Death snorted softly. “As you’ve pointed out, you have more than sixty years left to live— and yes, there are people who would quite literally kill for that. Yet you’re certain there’s nothing you can do with that time to he
lp the world ‘suck’ less, besides removing yourself from it?” He shook his head. “If that’s the case, Laurel, I can’t believe you’ve tried very hard to find an alternative.”
Laurel could feel wetness pooling at the corners of her eyes, and tried to blink it away. So many months had passed since she’d last been able to cry, she’d sincerely believed there were no tears left inside her, and part of her wanted to give in and let them fall. But she held on, unable to stand the thought of letting Death see how much he was getting to her. He watched her closely, his face once again unreadable. She couldn’t tell if he didn’t know she was almost crying, or simply didn’t care.
“I’ve tried it all,” she said. Her voice came out raspy, and she swallowed to relieve the tightness in her throat. “I’ve talked to therapists, taken their pills, tried to reframe my thoughts and accept myself as I am. I’ve been stuck with jobs and classes I hated, and forced myself to join university clubs I had no interest in to try to make friends. I’ve done everything people tell me I should do. But nothing ever changes!” She felt tears slipping down her cheeks, but didn’t have the strength left to fight them. “I don’t change, my life doesn’t change. All I can think about is how much I want to die, and how I’d stop being a burden to my mother if I did. Nothing in this world would be worse if I died. Some things might even get a little better.”

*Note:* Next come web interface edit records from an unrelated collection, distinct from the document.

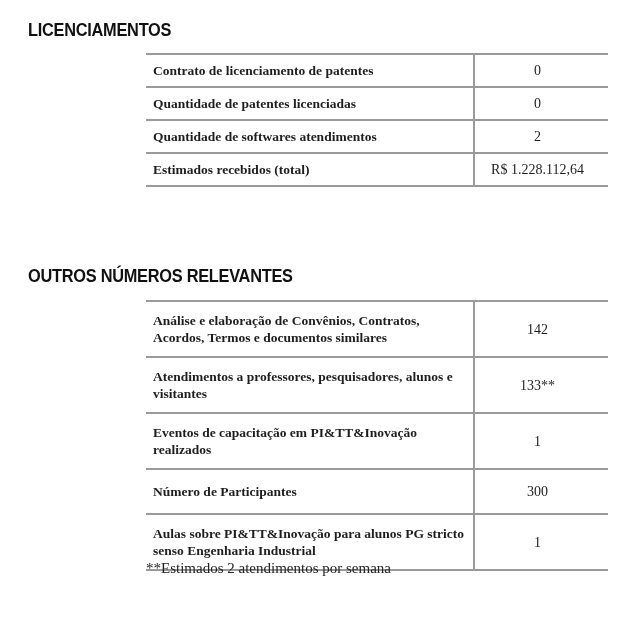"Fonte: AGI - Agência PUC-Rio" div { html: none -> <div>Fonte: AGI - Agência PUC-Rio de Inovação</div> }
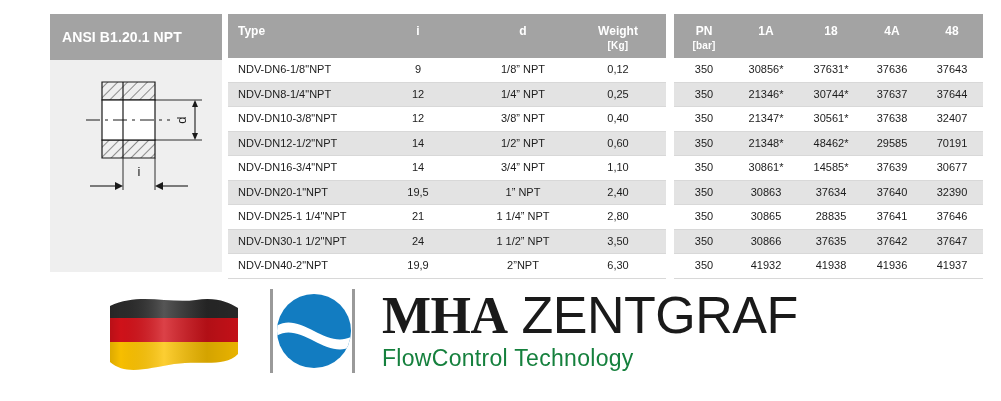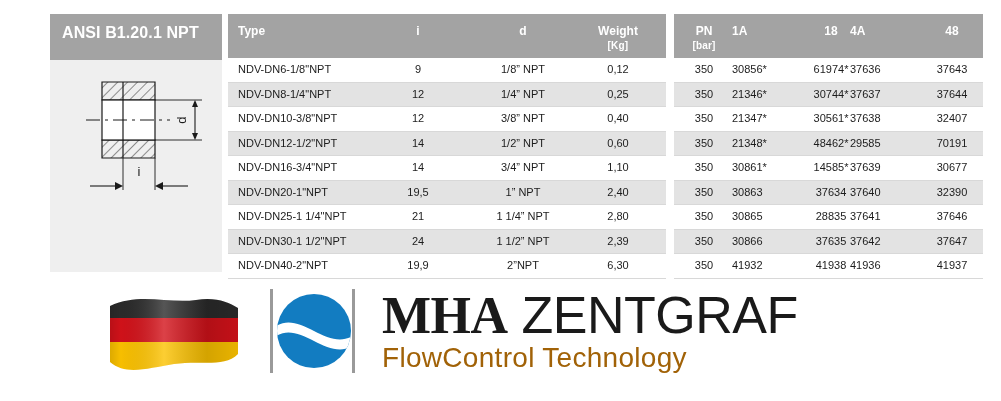"ANSI B1.20.1 NPT" #drawing-title { font-size: 16px -> 14px; padding: 11px 0 0 12px -> 16px 0 0 12px }
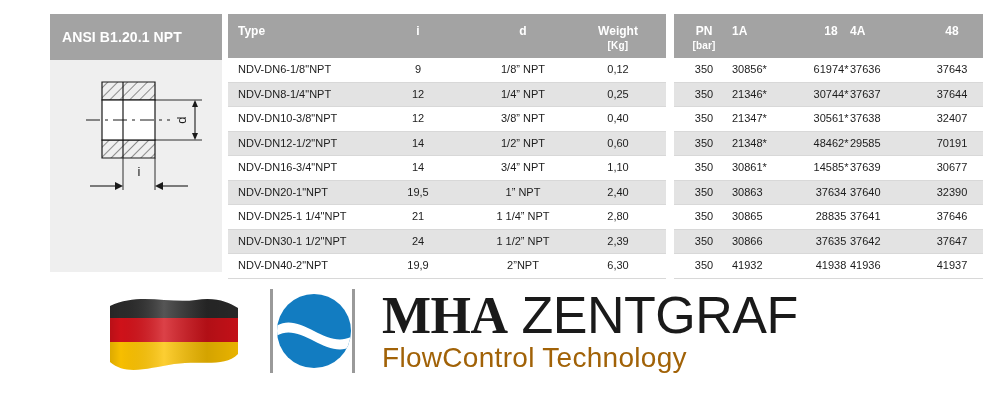"1A" .c-a1 { text-align: none -> center }
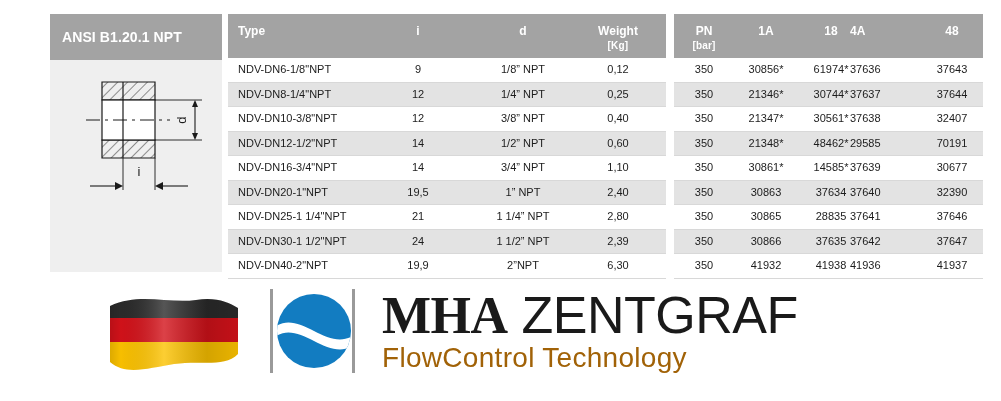"4A" .c-a3 { left: 176px -> 188px; text-align: none -> center }
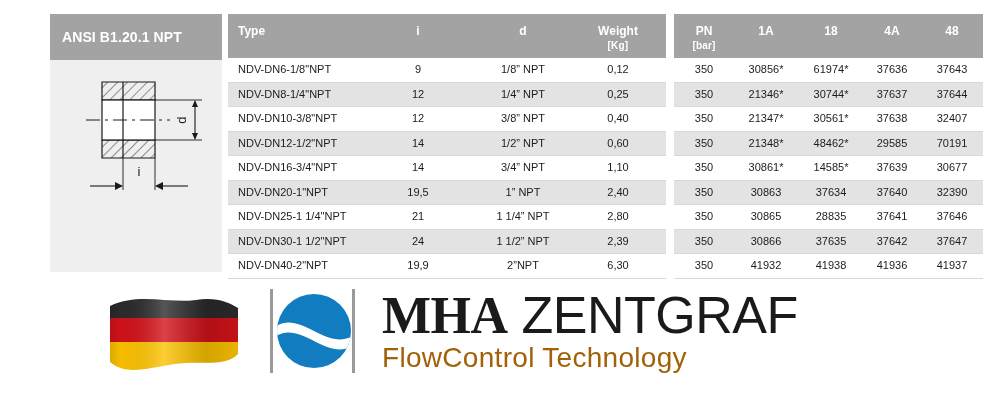"61974*" div.cell { text: 61974 -> 37631 }
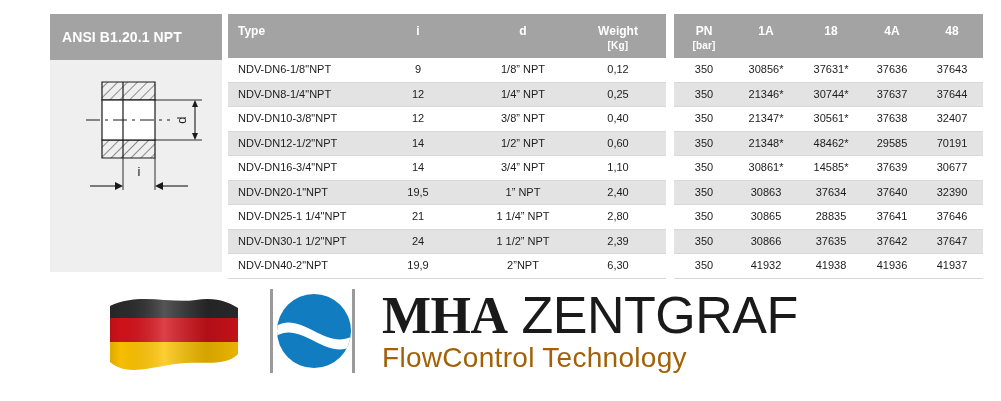"2,39" div.cell { text: 2,39 -> 3,50 }
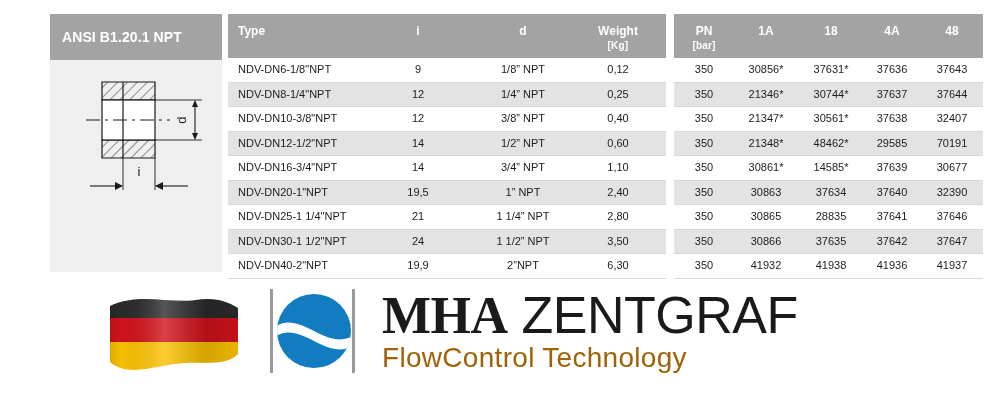"FlowControl Technology" #logo-tag { color: #a16207 -> #15803d; font-size: 28px -> 23px }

Death’s eyebrows drew together. “You truly believe that?”
“I know it. And please don’t bother It’s a Wonderful Lifeing me. There’s nothing you can show me that would change my mind.” Laurel smiled weakly. “Besides, I’m already working on a better plan for next time— something outside the house, so Mom can’t fake me out again. With luck, I’ll be dead for a while before anyone finds me. And if that includes you…” She shrugged. “I’ll take oblivion over this. It cannot possibly be worse.”